Letras da Arábia - A Questão Armênia (genocídio?)
Até há pouco tempo, desculpem os mais cultos, jamais ouvira falar a respeito da Questão Armênia. A Armênia mesmo não passava, para mim, de uma vaga noção, era apenas uma das muitas repúblicas da União Soviética. Também, nunca pensara, nem que instantaneamente, nos armênios. Nada, apenas uma vaga noção, uma lembrança das aulas de geografia do antigo Ginásio de Pitangui, da excelente professora Nazaré Lemos.
No entanto, uma vez em Beirute, começo a ouvir falar dos refugiados armênios, em grande número no Líbano. Depois, passo por certa rua e vejo um templo da Igreja Armênia, uma das igrejas cristãs. Por outra, e ali está a sede de uma organização filantrópica armênia. Quem serão esses? A partir daí, começo a me interessar mais pelo assunto.
Alguns dias depois, conheço dois deles. Em carne e osso, aí estão os armênios, penso. À primeira vista, jovens como quaisquer outros, embora usem roupas mais sérias, vestindo-se elegante e impecavelmente. Além do mais, com o passar do tempo, revelam-se extremamente gentis e prestativos.
A conversa vem naturalmente. Primeiro, falam-me de sua civilização milenar, a primeira nação a abraçar oficialmente o Cristianismo, de sua língua e de seu alfabeto, do Monte Ararat, onde teria encalhado a Arca de Noé. Depois, falam-me do "Grande Genocídio".
- Genocídio? Que genocídio?
- O que sofremos em 1915.
Juro que de nada sabia, outra vez desculpem-me os mais cultos. Começam a contar-me, primeiro por alto, mais tarde detalhadamente, a respeito da perseguição que sofreram dos turcos muçulmanos, já nos estertores do Império Otomano, em plena I Grande Guerra. Vejo livros, folhetos, emprestam-me vários. Com o conhecimento mais profundo da situação, fico estarrecido.
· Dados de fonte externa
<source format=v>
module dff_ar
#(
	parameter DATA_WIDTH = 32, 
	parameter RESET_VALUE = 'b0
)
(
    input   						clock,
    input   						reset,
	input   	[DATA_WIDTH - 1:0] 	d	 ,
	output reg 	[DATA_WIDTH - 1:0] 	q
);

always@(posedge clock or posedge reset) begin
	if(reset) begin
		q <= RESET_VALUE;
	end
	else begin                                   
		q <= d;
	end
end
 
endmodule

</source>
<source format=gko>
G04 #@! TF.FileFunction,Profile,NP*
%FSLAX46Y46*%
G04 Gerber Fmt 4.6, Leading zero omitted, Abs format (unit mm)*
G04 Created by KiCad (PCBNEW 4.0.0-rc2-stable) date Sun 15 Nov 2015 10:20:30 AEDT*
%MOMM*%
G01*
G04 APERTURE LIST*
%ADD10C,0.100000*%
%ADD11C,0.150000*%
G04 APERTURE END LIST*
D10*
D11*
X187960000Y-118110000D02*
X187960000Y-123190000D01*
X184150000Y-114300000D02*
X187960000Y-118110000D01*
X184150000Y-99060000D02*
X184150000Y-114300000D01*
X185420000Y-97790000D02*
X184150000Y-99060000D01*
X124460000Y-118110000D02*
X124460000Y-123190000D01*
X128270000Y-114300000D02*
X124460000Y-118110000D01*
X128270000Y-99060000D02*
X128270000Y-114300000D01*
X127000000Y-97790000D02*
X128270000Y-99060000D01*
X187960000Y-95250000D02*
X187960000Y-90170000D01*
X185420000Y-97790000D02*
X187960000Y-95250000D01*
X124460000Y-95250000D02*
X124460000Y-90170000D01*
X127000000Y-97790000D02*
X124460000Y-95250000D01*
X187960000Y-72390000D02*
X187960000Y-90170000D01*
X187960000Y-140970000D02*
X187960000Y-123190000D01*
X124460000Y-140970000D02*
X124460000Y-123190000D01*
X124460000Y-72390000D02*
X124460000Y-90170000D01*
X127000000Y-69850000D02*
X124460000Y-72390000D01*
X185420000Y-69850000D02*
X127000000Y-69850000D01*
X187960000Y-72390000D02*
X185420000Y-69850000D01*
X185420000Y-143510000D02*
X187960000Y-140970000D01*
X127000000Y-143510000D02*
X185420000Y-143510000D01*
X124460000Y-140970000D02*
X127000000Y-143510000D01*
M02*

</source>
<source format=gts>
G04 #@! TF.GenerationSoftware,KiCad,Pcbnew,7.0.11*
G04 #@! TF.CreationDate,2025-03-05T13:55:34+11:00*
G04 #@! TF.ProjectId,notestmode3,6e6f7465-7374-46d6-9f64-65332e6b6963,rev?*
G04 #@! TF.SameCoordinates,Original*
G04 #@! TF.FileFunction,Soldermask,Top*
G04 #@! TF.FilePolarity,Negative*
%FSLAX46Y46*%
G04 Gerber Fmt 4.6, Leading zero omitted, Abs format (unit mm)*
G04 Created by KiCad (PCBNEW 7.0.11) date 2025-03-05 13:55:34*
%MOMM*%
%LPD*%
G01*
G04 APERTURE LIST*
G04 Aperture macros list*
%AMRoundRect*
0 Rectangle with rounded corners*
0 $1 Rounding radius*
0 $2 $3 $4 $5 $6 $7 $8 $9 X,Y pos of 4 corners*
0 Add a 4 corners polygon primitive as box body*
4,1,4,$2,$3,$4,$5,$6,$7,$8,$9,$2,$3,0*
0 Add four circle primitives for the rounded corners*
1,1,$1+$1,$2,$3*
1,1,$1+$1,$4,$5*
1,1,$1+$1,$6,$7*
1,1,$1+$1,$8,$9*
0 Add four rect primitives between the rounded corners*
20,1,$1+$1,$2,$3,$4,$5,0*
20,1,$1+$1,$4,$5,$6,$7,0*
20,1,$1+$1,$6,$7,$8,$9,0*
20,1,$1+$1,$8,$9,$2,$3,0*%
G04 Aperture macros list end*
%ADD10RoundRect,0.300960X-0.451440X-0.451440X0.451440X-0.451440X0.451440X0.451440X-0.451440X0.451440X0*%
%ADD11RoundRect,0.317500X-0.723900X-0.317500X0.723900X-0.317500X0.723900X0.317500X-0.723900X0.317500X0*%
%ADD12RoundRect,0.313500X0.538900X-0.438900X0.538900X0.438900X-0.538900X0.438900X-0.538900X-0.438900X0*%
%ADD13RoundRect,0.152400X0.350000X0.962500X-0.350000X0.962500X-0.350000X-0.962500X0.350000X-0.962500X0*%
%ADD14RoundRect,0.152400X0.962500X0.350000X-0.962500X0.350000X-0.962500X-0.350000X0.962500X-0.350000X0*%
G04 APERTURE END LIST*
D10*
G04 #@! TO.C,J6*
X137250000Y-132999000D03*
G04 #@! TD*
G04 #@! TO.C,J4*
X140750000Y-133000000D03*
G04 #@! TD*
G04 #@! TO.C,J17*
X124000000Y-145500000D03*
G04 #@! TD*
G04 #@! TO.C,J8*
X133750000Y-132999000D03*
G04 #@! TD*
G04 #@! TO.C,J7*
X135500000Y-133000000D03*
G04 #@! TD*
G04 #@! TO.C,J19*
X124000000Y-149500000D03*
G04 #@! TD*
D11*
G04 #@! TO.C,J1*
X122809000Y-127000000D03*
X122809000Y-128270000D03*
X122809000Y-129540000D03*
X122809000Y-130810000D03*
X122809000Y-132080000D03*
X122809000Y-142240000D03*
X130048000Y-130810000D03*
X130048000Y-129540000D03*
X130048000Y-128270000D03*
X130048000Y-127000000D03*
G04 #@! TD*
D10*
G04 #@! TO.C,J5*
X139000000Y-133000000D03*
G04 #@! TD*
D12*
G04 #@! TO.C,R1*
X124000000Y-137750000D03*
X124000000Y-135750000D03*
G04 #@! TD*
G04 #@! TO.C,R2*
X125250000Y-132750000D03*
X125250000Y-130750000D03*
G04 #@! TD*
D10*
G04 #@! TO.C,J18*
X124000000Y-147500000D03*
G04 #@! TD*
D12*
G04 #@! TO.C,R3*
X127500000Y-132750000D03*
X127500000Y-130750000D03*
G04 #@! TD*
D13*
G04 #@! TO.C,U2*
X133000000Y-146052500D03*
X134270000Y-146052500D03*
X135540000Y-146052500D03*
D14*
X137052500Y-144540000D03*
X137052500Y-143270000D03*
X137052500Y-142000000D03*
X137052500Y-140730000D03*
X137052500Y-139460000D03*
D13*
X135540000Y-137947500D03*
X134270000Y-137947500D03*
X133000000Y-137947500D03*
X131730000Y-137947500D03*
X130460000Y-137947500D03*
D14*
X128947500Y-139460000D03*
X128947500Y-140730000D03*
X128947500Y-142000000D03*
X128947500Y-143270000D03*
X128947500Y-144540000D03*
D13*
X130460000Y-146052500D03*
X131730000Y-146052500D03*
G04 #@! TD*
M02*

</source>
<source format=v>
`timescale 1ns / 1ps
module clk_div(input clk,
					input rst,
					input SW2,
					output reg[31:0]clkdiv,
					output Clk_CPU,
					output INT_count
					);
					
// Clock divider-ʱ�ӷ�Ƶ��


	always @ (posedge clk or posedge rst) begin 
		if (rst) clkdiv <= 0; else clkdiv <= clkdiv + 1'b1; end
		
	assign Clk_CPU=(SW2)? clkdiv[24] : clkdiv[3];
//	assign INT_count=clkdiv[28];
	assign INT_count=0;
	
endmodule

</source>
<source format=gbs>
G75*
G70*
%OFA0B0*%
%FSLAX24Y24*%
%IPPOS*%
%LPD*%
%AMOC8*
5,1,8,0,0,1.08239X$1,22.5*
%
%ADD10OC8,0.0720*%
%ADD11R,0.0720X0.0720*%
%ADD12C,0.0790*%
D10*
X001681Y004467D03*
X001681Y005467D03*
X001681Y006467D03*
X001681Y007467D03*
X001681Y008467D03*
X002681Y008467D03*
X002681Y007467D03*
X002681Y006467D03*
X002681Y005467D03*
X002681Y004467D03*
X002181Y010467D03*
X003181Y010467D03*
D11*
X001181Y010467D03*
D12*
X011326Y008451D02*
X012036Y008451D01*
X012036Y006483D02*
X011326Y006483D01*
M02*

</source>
Vocês sabiam que, em pleno Século XX, aproveitando-se da I Guerra Mundial e da impossibilidade – ou má vontade – de serem reprimidos pelas Grandes Potências, os turcos (não confundam turcos com sírios e libaneses) massacraram 1.500.000 armênios? Um milhão e quinhentos mil, mais ou menos, de gente como nós, de duas pernas, dois braços, nariz e boca, corpo e alma, gente que ria e chorava, gente exatamente como outra qualquer. Foram massacrados! Homens, mulheres, crianças, velhos, jovens, maduros...
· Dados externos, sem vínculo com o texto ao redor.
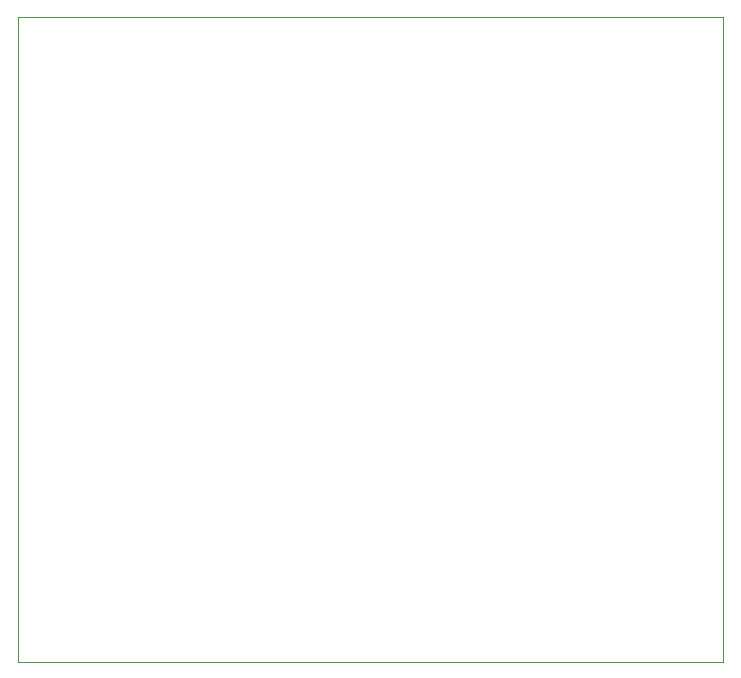
<source format=gm1>
%TF.GenerationSoftware,KiCad,Pcbnew,8.0.7*%
%TF.CreationDate,2025-04-08T08:44:32+02:00*%
%TF.ProjectId,Am29F400B-MEGA-adapter,416d3239-4634-4303-9042-2d4d4547412d,rev?*%
%TF.SameCoordinates,Original*%
%TF.FileFunction,Profile,NP*%
%FSLAX46Y46*%
G04 Gerber Fmt 4.6, Leading zero omitted, Abs format (unit mm)*
G04 Created by KiCad (PCBNEW 8.0.7) date 2025-04-08 08:44:32*
%MOMM*%
%LPD*%
G01*
G04 APERTURE LIST*
%TA.AperFunction,Profile*%
%ADD10C,0.050000*%
%TD*%
G04 APERTURE END LIST*
D10*
X111760000Y-116840000D02*
X111760000Y-118110000D01*
X171450000Y-63500000D02*
X114300000Y-63500000D01*
X171450000Y-69850000D02*
X171450000Y-63500000D01*
X171450000Y-118110000D02*
X171450000Y-69850000D01*
X166370000Y-118110000D02*
X171450000Y-118110000D01*
X161290000Y-118110000D02*
X166370000Y-118110000D01*
X111760000Y-118110000D02*
X161290000Y-118110000D01*
X111760000Y-63500000D02*
X111760000Y-116840000D01*
X114300000Y-63500000D02*
X111760000Y-63500000D01*
M02*

</source>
As razões? Pode haver razão para uma mortandade? Pode haver razão, quando se trata de qualquer crime, qualquer guerra? Poder-se-ia alegar uma reminiscência das guerras "santas" da Idade Média – se é que guerra e santidade se combinam – um resquício da eterna luta entre cristãos e muçulmanos. Poder-se-ia alegar um milhão de coisas. Só que jamais se explicará, jamais se justificará. E jamais haverá uma forma de reparar tamanha crueldade.
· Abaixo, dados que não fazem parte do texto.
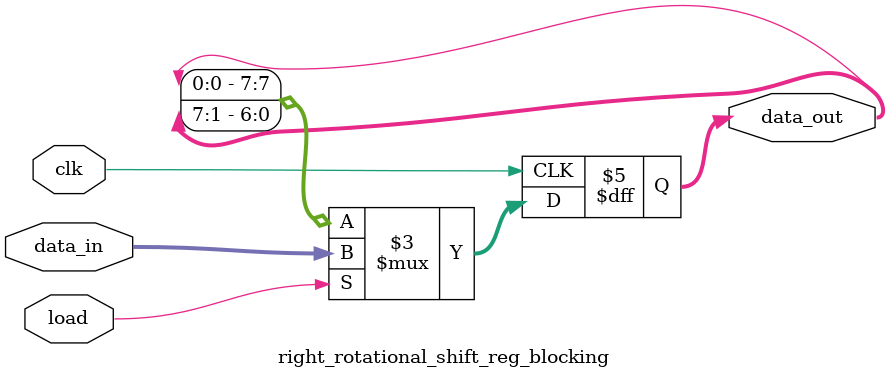
<source format=v>
`timescale 1ns / 1ps


module right_rotational_shift_reg_blocking(
    input clk,             
    input load,           
    input [7:0] data_in,   
    output reg [7:0] data_out 
);

always @(posedge clk) begin
    if (load) begin
        data_out = data_in;
    end else begin
        data_out = {data_out[0], data_out[7:1]};
    end
end

endmodule

</source>
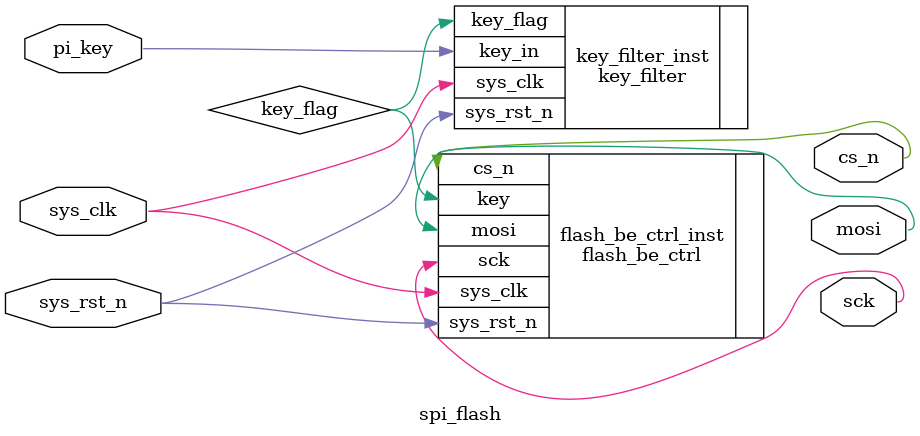
<source format=v>
module  spi_flash
(
    input   wire    sys_clk     ,
    input   wire    sys_rst_n   ,
    input   wire    pi_key      ,
    
    output  wire    sck         ,
    output  wire    cs_n        ,
    output  wire    mosi   


);


wire    key_flag;




flash_be_ctrl   flash_be_ctrl_inst
(
   .sys_clk     (sys_clk  ),
   .sys_rst_n   (sys_rst_n),
   .key         (key_flag ),
 
   .sck         (sck      ),
   .cs_n        (cs_n     ),
   .mosi        (mosi     )

);

key_filter      key_filter_inst

(
    .sys_clk     (sys_clk  ),
    .sys_rst_n   (sys_rst_n),
    .key_in      (pi_key   ),
 
    .key_flag    (key_flag )

);



endmodule
</source>
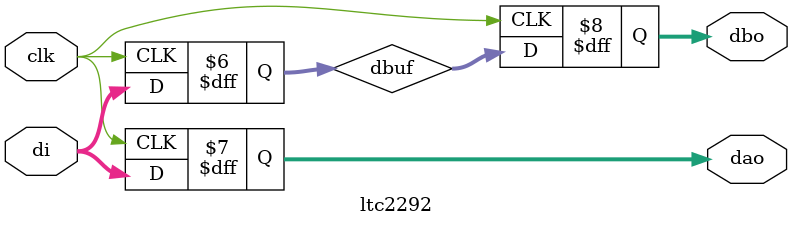
<source format=v>
`ifndef _LTC2292_V_
`define _LTC2292_V_

`default_nettype none
`timescale 1ns/1ps


// TODO this module currently only supports a multiplexed output bus
// in full-range 2s complement mode. See the datasheet for details and
// other modes.

module ltc2292 #(
   parameter MUX = "TRUE"
) (
   input wire        clk,
   input wire [11:0] di,
   output reg [11:0] dao = 12'd0,
   output reg [11:0] dbo = 12'd0
);

   // TODO verify this is correct. It's not clear, and Henrik does it
   // the other way. When the ADC outputs are multiplexed, channel A
   // should be sampled on the clock's falling edge and channel B
   // sampled on the clock's rising edge.

   reg [11:0] dbuf = 12'd0;

   always @(posedge clk) begin
      dao <= di;
      dbo <= dbuf;
   end

   always @(negedge clk) begin
      dbuf <= di;
   end

endmodule
`endif

</source>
E o crime contra os cristãos armênios em 1915 não é apenas um crime contra os armênios. Nem só contra os cristãos. É um crime contra toda a Humanidade, contra o Espírito Humano, contra a Razão, contra a Esperança naquele "Dia Azul" que nós, talvez ingênua e inocentemente, insistimos em chamar de IRMANDADE.